The editing and proofreading process is far longer and more important than most people realise. I once read that if you don’t hate your book by the time it is published, you haven’t done enough editing. That is so true. By the time I’ve finished everything that needs to be done, part of me dies inside at the thought of reading it once more time. But that’s only temporary. Once your book is genuinely finished, and it’s out there in the big wide world, give yourself a little break, then come back and amaze yourself at how wonderful it is. You will think, wow, is that really my work? Surely I didn’t–couldn’t—write that? It’s a wonderful feeling.

Editing—actual, practical steps:

  1. Read the whole thing through OUT LOUD to check for typos, meandering, unclear nonsense, missed words and phrases and overused words. I am terrible for overusing So and And! If you use an unusual word, for example, coterie—use it once, not many times. Unusual words will stick in the reader’s brain and annoy them!
  2. Check all character names and descriptions are consistent. Double check all relationships and partners.

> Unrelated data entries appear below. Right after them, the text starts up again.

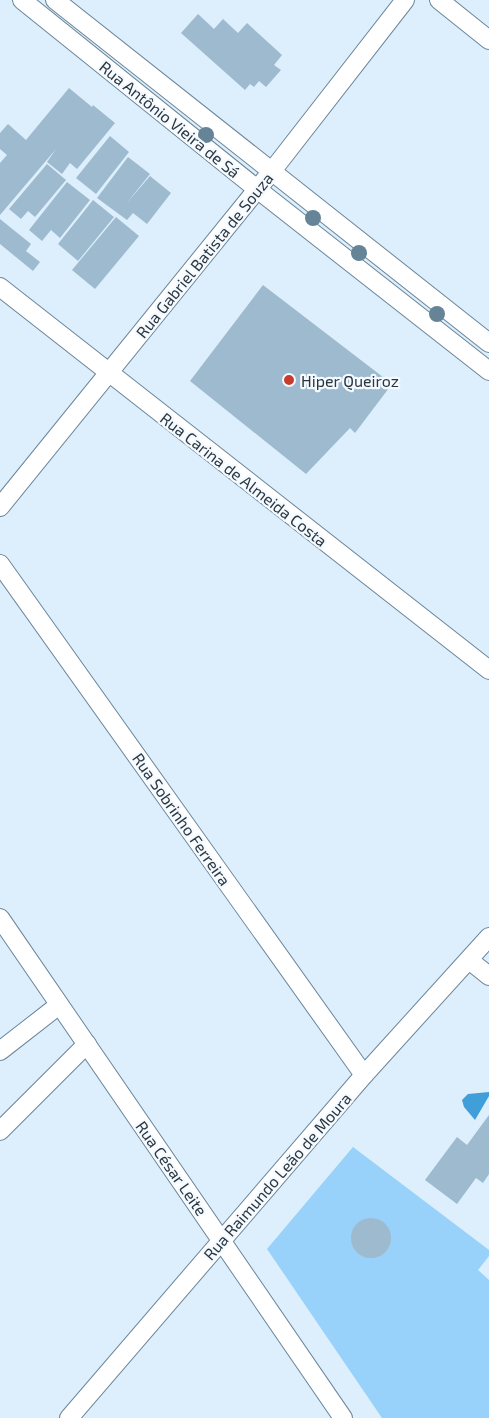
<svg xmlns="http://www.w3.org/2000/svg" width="489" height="1418" viewBox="0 0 489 1418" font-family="'Exo 2',sans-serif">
  <rect width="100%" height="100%" fill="#ddeffc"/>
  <path fill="#98d1f9" d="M353 1147 489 1250V1256L478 1270 489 1280V1418H382L267 1249Z"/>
  <path fill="#409ed9" d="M489 1092V1096L475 1120 464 1107 462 1100 468 1094Z"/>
  <g fill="#9dbacf">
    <path d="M198 14 214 29 223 19 238 33 247 23 282 55 274 65 281 70 266 87 259 81 254 87 250 84 245 90 181 33Z"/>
    <path d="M69 88 92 107 93 105 115 123 77 169 70 163 62 174 47 162 56 149 0 215V163L7 155 0 149V133L8 124 26 140Z"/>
    <path d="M110 136 129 152 96 194 76 178Z"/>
    <path d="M128 157 150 174 126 204 150 176 171 193 147 224 133 213 127 220 97 198Z"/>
    <path d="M47 164 66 180 35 217 28 211 21 219 9 209Z"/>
    <path d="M67 182 90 200 60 238 51 230 42 241 29 230Z"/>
    <path d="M93 200 114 217 78 261 58 244Z"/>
    <path d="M116 217 139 236 95 289 72 270Z"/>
    <path d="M0 219 31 244 26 251 40 262 33 271 0 244Z"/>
    <path d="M263 285 392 384 355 433 350 428 306 474 190 381Z"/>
    <path d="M489 1115V1174L483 1183 476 1178 457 1204 425 1180 457 1137 467 1145Z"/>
    <circle cx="371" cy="1238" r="20"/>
  </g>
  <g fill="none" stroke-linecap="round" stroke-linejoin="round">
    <defs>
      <g id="street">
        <path d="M22 0 257 189 489 371"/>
        <path d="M55 0 489 343"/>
        <path d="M439 0 489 40"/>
        <path d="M0 287 489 670"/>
        <path d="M0 507 272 171 405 0"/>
        <path d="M0 564 364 1075"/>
        <path d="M0 918 343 1418"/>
        <path d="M469 960 489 976"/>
        <path d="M0 1051 59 1005"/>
        <path d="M0 1131 87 1044"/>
        <path d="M69 1418 364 1075 489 937"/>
      </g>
    </defs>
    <use href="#street" stroke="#6b869a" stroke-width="20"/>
    <use href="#street" stroke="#fff" stroke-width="18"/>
  </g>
  <g fill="#668497">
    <circle cx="206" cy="135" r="8"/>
    <circle cx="313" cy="218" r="8"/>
    <circle cx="359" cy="253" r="8"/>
    <circle cx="437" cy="314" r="8"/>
  </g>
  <circle fill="#c93c2d" stroke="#f4faff" stroke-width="2" cx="289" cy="380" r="6"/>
  <g text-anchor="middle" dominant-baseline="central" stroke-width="4.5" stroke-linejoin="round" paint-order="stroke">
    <g font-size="16" fill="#2b373f" stroke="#f4faff">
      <text transform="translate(170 119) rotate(39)">Rua Antônio Vieira de Sá</text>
      <text transform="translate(204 255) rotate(-51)">Rua Gabriel Batista de Souza</text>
      <text transform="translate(244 479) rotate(38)">Rua Carina de Almeida Costa</text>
      <text transform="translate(182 819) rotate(55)">Rua Sobrinho Ferreira</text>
      <text transform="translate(172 1168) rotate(55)">Rua César Leite</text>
      <text transform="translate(277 1176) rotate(-49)">Rua Raimundo Leão de Moura</text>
    </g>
    <g font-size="16" fill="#2b373f" stroke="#f4faff" text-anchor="start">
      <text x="301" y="380">Hiper Queiroz</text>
    </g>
  </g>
</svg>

  3. Check that all technology, science and social interactions are correct for the time period you are setting them in, or if you are inventing these, make sure they are logical and consistent, and properly explained without tedium.

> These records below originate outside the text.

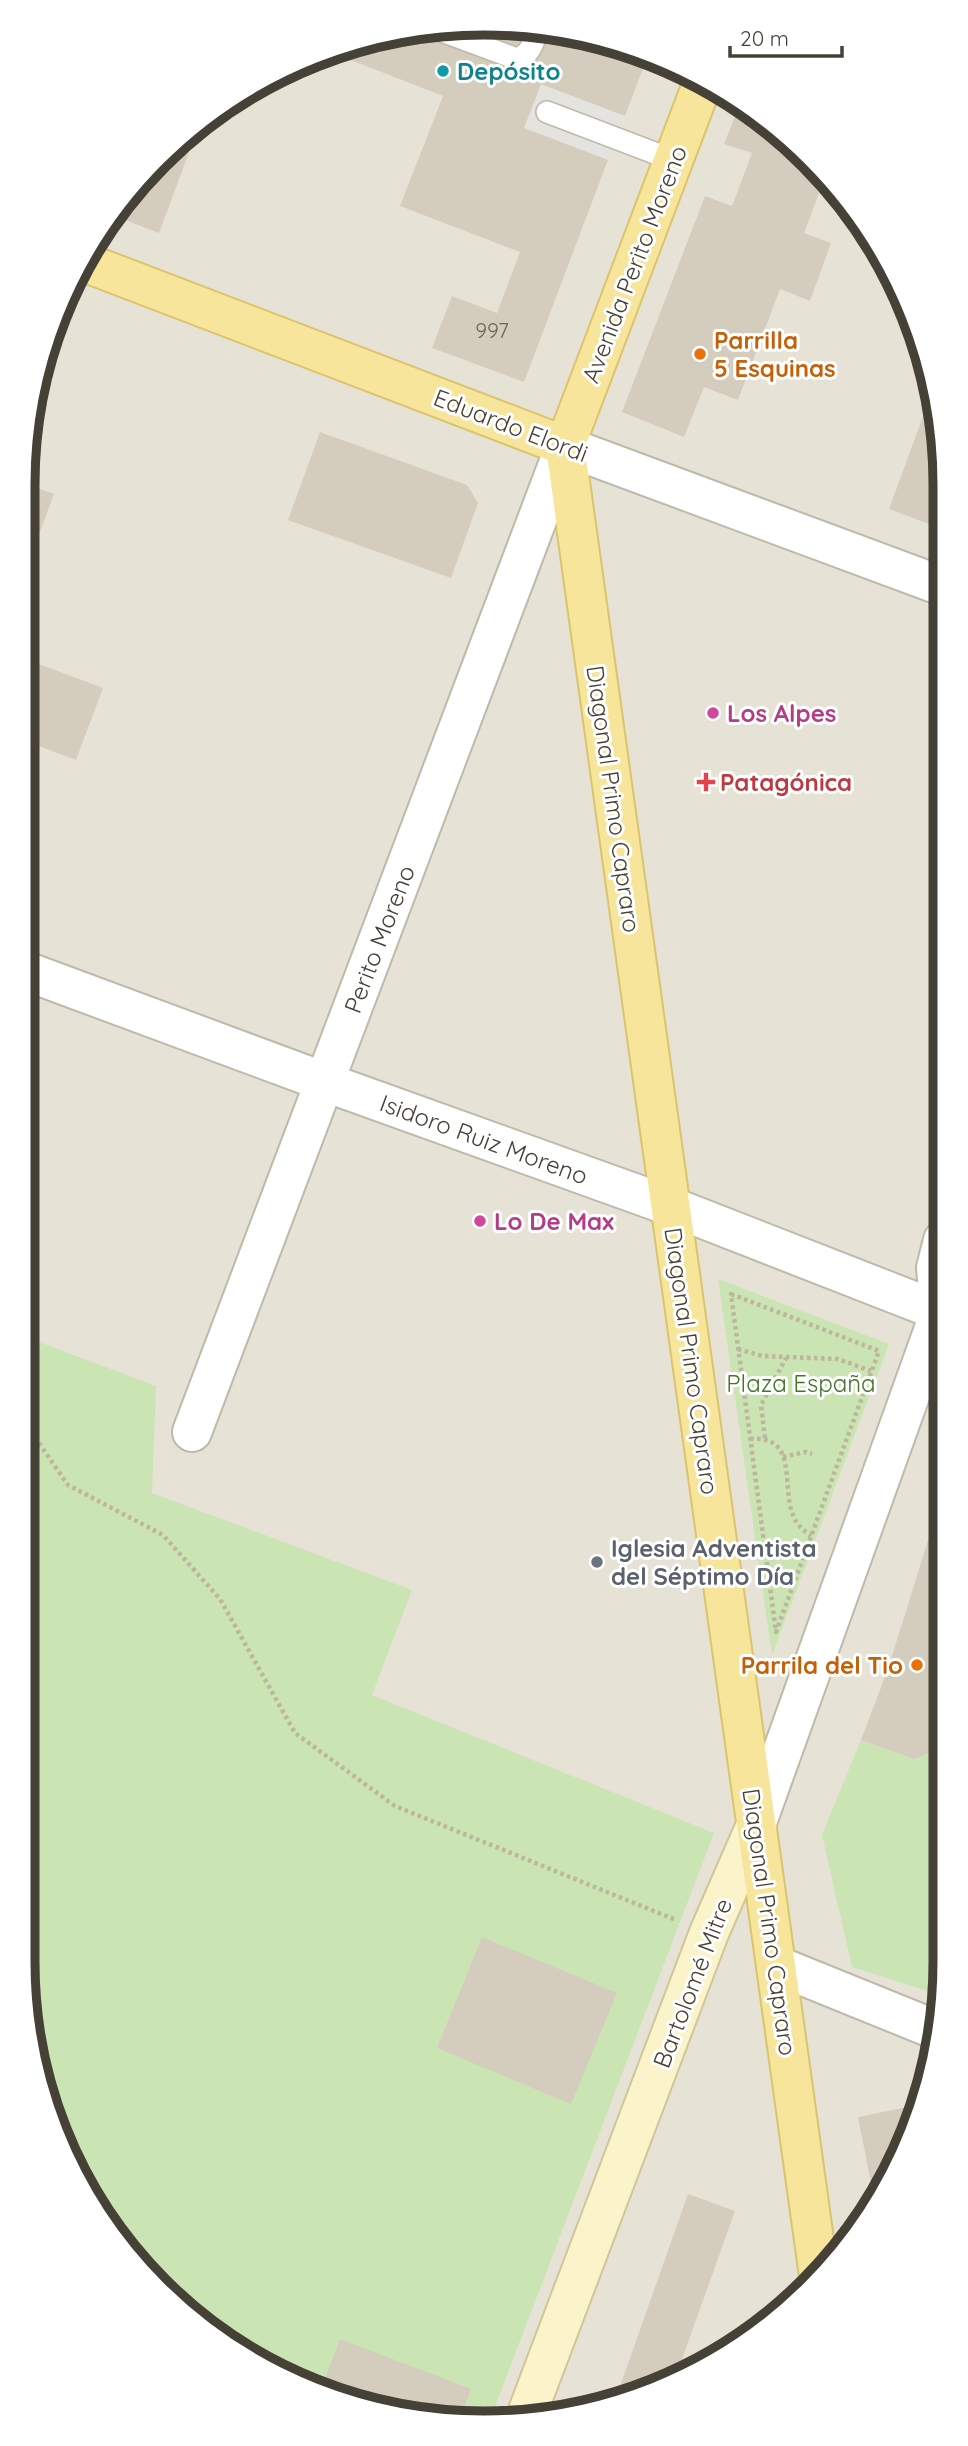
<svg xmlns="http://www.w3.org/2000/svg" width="968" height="2446" font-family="Quicksand,sans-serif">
<rect width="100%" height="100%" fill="#f3f0e8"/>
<!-- residential -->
<path fill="#e6e3d6" d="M453 24 544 27 632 47 740 100 831 180 898 280 941 423 945 1962 921 2110 850 2243 788 2309 715 2361 574 2414 423 2419 254 2362 137 2266 84 2192 47 2111 23 1962V484L47 336 84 254 137 180 203 118 280 71 364 39Z"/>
<!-- green -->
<g fill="#cae4b3">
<path d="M718 1279 889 1344 772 1655Z"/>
<path d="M23 1336 156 1386 152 1493 412 1590 372 1695 714 1833 491 2417 423 2419 336 2399 254 2362 137 2266 84 2192 47 2111 23 1962Z"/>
<path d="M945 1737V1962L940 1995 852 1967 822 1835 861 1740 914 1759 941 1749Z"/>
</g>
<!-- parking -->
<path fill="#e4e3df" d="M453 24 544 27 561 31 541 84 625 116 608 160 524 128 540 84 411 31Z"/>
<!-- building -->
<g fill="#d4cdbe">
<path d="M453 24 544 27 632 47 648 55 625 116 541 84 524 128 608 160 524 382 432 348 452 296 497 313 520 252 400 206 443 96 343 57 348 45 364 39Z"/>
<path d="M741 101 807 159 802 172 824 180 804 233 831 243 810 301 780 289 738 400 704 387 684 437 622 412 705 196 732 206 752 153 724 144Z"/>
<path d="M201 120 159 233 112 215 137 180Z"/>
<path d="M47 339 52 341 44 363 43 362Z"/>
<path d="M932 392 941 423 942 529 889 509Z"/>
<path d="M320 432 467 485 478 503 451 578 288 520Z"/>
<path d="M23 483 54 494 23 577Z"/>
<path d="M23 658 103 688 76 760 23 740Z"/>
<path d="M933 1524 944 1529 945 1737 941 1749 914 1759 861 1740 888 1669Z"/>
<path d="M482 1937 617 1993 571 2104 437 2048Z"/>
<path d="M922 2104 921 2110 874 2198 858 2117Z"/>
<path d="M688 2194 735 2211 676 2376 627 2395 618 2392Z"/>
<path d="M340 2339 471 2389 460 2418 423 2419 336 2399 320 2392Z"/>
</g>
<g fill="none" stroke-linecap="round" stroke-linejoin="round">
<!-- lane casing -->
<g stroke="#beb9ab" stroke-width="24">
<g id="lane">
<path d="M431 27 517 59C532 54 534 40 539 26"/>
<path d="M547 112 673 160"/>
</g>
</g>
<!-- street casing -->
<g stroke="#beb9ab" stroke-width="42">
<g id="street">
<path d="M23 970 325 1082 670 1206 944 1313"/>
<path d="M192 1432 565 446 942 586"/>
<path d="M756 1825 940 1312 936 1268 943 1240"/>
<path d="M776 1965 934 2029"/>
</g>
</g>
<!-- secondary casing -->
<g stroke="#d0c69a" stroke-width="42">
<path id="secondary" d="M526 2416 709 1933 756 1825"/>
</g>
<!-- primary casing -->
<g stroke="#dcc46c" stroke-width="42">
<g id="primary">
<path d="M703 82 565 446 819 2276"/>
<path d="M81 261 565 446"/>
</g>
</g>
<!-- path -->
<g stroke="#beb59d" stroke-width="4.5" stroke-dasharray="3.5 3.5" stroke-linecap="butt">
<path d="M731 1294 879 1351 776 1632Z"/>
<path d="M738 1349 762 1356 838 1359 871 1371"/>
<path d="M23 1420 68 1485 163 1535 220 1599 295 1733 395 1806 676 1920"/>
<path d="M765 1438 761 1405 786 1358"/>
<path d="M750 1439C799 1435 781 1486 793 1515 797 1525 803 1530 811 1536"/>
<path d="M783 1457 805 1452 812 1454"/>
</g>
<!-- lane -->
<use href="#lane" stroke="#fff" stroke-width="21"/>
<!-- street -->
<use href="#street" stroke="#fff" stroke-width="38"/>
<!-- secondary -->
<use href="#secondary" stroke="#fbf3c9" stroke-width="38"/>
<!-- primary -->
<use href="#primary" stroke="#f8e59c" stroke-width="38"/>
</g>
<!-- markers -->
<circle fill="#0f9aa8" stroke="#fff" stroke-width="2.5" cx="443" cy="71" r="7"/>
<g fill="#e8710a" stroke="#fff" stroke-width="2.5">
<circle cx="700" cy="354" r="7"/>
<circle cx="917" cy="1665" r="7"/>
</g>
<g fill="#d1479c" stroke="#fff" stroke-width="2.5">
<circle cx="713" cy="713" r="7"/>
<circle cx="480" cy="1221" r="7"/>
</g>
<path fill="#e0444e" stroke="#fff" stroke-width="2.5" d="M702.5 771.5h7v7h7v7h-7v7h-7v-7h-7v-7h7z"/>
<circle fill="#6b7280" stroke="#fff" stroke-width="2.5" cx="597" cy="1562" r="7"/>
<g text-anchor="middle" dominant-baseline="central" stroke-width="6" stroke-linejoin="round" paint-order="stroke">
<!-- number labels -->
<g font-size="21" fill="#6a6459">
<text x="492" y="330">997</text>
</g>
<!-- culture labels -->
<g font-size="24" font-weight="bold" fill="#0d838f" stroke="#fff" text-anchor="start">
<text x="457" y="71">Depósito</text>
</g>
<!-- street labels -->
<g font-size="24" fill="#464137" stroke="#fff">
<text transform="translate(634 264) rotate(-69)">Avenida Perito Moreno</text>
<text transform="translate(511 425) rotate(21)">Eduardo Elordi</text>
<text transform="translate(614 799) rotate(82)">Diagonal Primo Capraro</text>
<text transform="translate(379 939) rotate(-69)">Perito Moreno</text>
<text transform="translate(484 1139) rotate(20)">Isidoro Ruiz Moreno</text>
<text transform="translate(692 1361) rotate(82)">Diagonal Primo Capraro</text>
<text transform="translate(770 1922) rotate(82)">Diagonal Primo Capraro</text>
<text transform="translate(692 1983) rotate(-69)">Bartolomé Mitre</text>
</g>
<!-- food labels -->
<g font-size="24" font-weight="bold" fill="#c56008" stroke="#fff" text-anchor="start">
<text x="714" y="340">Parrilla<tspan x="714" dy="28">5 Esquinas</tspan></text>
<text x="903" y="1665" text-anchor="end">Parrila del Tio</text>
</g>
<!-- hotel labels -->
<g font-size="24" font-weight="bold" fill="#b23c85" stroke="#fff" text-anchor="start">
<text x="727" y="713">Los Alpes</text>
<text x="494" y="1221">Lo De Max</text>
</g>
<!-- health labels -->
<g font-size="24" font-weight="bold" fill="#be3a42" stroke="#fff" text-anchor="start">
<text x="720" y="782">Patagónica</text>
</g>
<!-- park labels -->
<g font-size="24" fill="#42742e" stroke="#fff">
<text x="801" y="1383">Plaza España</text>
</g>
<!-- worship labels -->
<g font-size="24" font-weight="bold" fill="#5b616d" stroke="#fff" text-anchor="start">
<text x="611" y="1548">Iglesia Adventista<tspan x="611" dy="28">del Séptimo Día</tspan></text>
</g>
</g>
<!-- crop -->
<path d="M0 0H968V2446H0ZM484 35H484A449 449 0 0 1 933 484V1962A449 449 0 0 1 484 2411H484A449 449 0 0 1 35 1962V484A449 449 0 0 1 484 35Z" fill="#fff" fill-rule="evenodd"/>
<path fill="none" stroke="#464137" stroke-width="9" d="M484 35H484A449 449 0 0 1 933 484V1962A449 449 0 0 1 484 2411H484A449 449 0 0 1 35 1962V484A449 449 0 0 1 484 35Z"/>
<!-- scale -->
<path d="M730 46v10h112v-10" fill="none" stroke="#464137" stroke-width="3.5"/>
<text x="740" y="46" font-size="21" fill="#464137" stroke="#ffffff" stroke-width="5" paint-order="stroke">20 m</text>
</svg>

  4. If you use real places, check you are correct in how you’ve used them—can the action take place in the way you described? Was that place in existence when you say it was? Was the technology, science and social stuff as you ‘think’ it was? Don’t say the beach is sandy if it’s not. Don’t assume there is an old church in the middle of the village. Don’t give a tiny little village its own police department. Readers will know.
  5. Be honest. Does it work? Does each step in your plot follow on logically from the previous one? Is there a believable reason—in your mind at least, readers may not always agree—for why a character acts a certain way? Have you over-explained? Have you under-explained? If it’s not working, admit it and correct it. Do it now before anyone sees it.
  6. Get rid of waffle. Shorten long meandering descriptions and overly-complicated sentences. When You read out loud, you will soon discover those sentences that trip up the reader and mess up the smooth flow of your story. Don’t overuse adverbs. Don’t tag all speeches unless you need to make it clear who is talking. In a dialogue between two people, this will only need to be done sparingly. There is nothing worse for the reader than every speech being tagged. What I mean by that is, you always say who is speaking. You don’t need to do this all the time. Read your work out loud and you will see what is superfluous. Also, don’t use a large variety of euphemisms for ‘said’, etc. Said should be your go-to speech tag. Followed by minimal use of replied, responded and similar words. Please do not use chortled, ejaculated, declared or any of the more emphatic words—they are horrid to read in dialogue. More importantly, they stand out like a sore thumb, ruining your lovely little ‘suspension of belief’ state you have lulled your reader into. Said is invisible, declared is not.
  7. Do a final proofread, out loud preferably, and get someone else (who owes you a massive favour or loves you to the point of obsession) to read the entire thing with you. Correct every single thing: missed commas, extra spaces, inconsistent title fonts, everything. Check every spelling, and all your facts. Don’t tell yourself no one will notice—I guarantee they will. And they will mention it in their reviews.